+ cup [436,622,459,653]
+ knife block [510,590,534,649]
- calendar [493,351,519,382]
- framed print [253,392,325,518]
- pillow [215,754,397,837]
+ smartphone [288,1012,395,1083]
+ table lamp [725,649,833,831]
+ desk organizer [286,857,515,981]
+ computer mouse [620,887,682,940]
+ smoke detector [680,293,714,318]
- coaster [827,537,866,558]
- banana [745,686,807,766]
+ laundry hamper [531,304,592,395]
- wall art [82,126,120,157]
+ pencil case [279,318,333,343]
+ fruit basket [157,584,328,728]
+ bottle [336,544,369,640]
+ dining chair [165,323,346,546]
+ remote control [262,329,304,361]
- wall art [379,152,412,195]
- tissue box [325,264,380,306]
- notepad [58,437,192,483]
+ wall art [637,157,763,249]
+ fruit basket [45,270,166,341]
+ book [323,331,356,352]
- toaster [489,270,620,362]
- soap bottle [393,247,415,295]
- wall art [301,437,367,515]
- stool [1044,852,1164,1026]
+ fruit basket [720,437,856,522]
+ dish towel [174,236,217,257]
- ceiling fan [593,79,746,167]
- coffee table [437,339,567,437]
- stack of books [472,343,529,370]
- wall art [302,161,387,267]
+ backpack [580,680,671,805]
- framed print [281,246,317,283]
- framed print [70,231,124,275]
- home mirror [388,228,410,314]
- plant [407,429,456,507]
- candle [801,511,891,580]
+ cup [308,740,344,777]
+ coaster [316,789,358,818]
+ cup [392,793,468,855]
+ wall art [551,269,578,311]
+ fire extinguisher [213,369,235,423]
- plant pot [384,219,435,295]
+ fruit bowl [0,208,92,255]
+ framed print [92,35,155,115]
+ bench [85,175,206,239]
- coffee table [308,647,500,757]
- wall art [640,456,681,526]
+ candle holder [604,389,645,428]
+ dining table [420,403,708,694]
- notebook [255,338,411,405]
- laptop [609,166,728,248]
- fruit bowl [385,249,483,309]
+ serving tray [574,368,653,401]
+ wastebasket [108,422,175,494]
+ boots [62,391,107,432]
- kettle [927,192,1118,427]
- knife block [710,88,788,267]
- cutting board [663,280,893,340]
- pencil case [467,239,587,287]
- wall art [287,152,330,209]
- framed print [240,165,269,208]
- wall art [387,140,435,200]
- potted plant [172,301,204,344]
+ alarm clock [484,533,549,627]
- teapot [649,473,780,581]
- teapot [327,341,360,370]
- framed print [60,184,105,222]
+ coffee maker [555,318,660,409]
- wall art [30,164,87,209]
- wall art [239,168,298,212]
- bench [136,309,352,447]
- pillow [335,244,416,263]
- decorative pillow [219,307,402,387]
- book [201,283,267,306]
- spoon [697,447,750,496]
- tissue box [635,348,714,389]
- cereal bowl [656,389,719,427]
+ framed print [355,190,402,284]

# Task statement
Each line that holds the word "fruit" should be extracted from the records.

# Your response
+ fruit basket [157,584,328,728]
+ fruit basket [45,270,166,341]
+ fruit basket [720,437,856,522]
+ fruit bowl [0,208,92,255]
- fruit bowl [385,249,483,309]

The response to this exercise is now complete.